Capacity planning is critical. For 10 million active entities with 60 bucket sliding windows and 24 bytes per bucket, state is approximately 14 GB. At 500K events per second and 300 millisecond p95 latency target, provision enough partitions so each handles under 5K events per second, which typically means 100 to 150 partitions. Each partition runs on a core with 2 to 4 GB memory. Feature writes to the key value store at 10K updates per second require provisioned capacity of 50K to 100K writes per second across shards to handle write amplification from hot keys and retries. Monitoring tracks end to end latency from event time to feature availability, typically targeting p95 under 500 milliseconds and p99 under 2 seconds for user facing features.
💡 Key Takeaways
•Ingestion layer uses distributed logs (Kafka or Pulsar) with 3 to 7 day retention, partitioned to keep per partition load under 1 MB per second or 1000 records per second, handling 500K to 2M events per second at peak
•Stream processing with Flink or Dataflow maintains per key state in RocksDB or memory, checkpointed every 1 to 5 minutes, with watermark lag of 1 to 5 minutes and allowed lateness of 2 to 5 minutes for event time correctness
•Feature stores like Redis or DynamoDB serve features with p99 read latency under 5 milliseconds using composite keys (entity:window), TTL matching window duration, and provisioned capacity of 50K to 100K writes per second
•End to end latency targets p95 under 500 milliseconds and p99 under 2 seconds from event publication to feature availability, with ingestion adding 50 milliseconds, processing adding 200 to 500 milliseconds, and serving adding 5 to 10 milliseconds
•Capacity planning for 10 million entities with 60 bucket windows requires approximately 14 GB state, 100 to 150 partitions at 5K events per second each, and 2 to 4 GB memory per processing core
•Production examples include Uber Michelangelo computing per driver and rider features with 300 millisecond end to end latency, and Airbnb Zipline serving per listing features with sub 10 millisecond reads to ranking models
📌 Examples
Uber real time demand forecasting: Ingest 1M trip events/sec across 150 Kafka partitions. Flink computes per city zone rolling 10 min demand with 30 sec hops, 200ms p95 processing latency. Features written to Michelangelo Palette with 3ms p99 read latency, serving ETA models at 50K QPS.

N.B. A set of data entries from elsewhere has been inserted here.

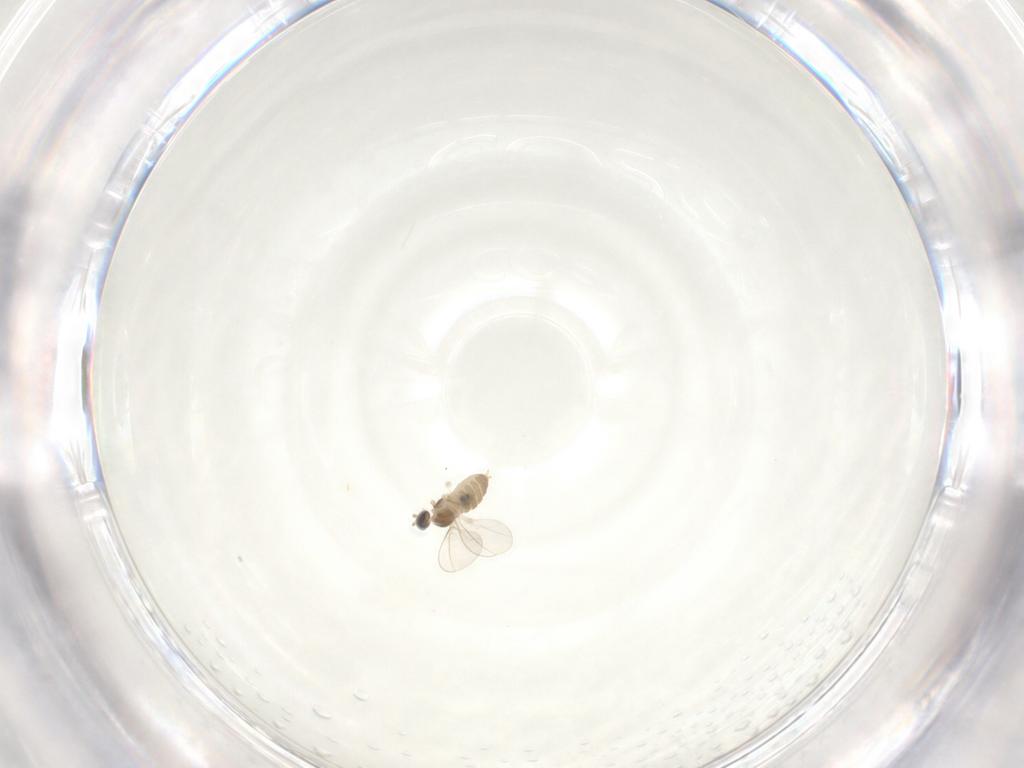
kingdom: Animalia
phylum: Arthropoda
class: Insecta
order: Diptera
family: Cecidomyiidae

Airbnb listing freshness features: Kafka ingests 200K search and click events/sec. Zipline computes per listing last hour clicks, views, and unique searchers over 60 minute hopping windows with 1 minute hops. State is 80 GB across 50 Flink workers. Features served from Cassandra with 5ms p99 latency to ranking models scoring 10K listings per search.
Amazon product trending score: Kinesis ingests 800K product interaction events/sec. Flink computes per product last 15 minute view count, cart adds, and purchases with 15 sec granularity. State uses approximate counts (HyperLogLog) to keep per product overhead at 500 bytes. Features cached in ElastiCache Redis with 2ms p99 latency, scoring 1M products per page for personalized recommendations.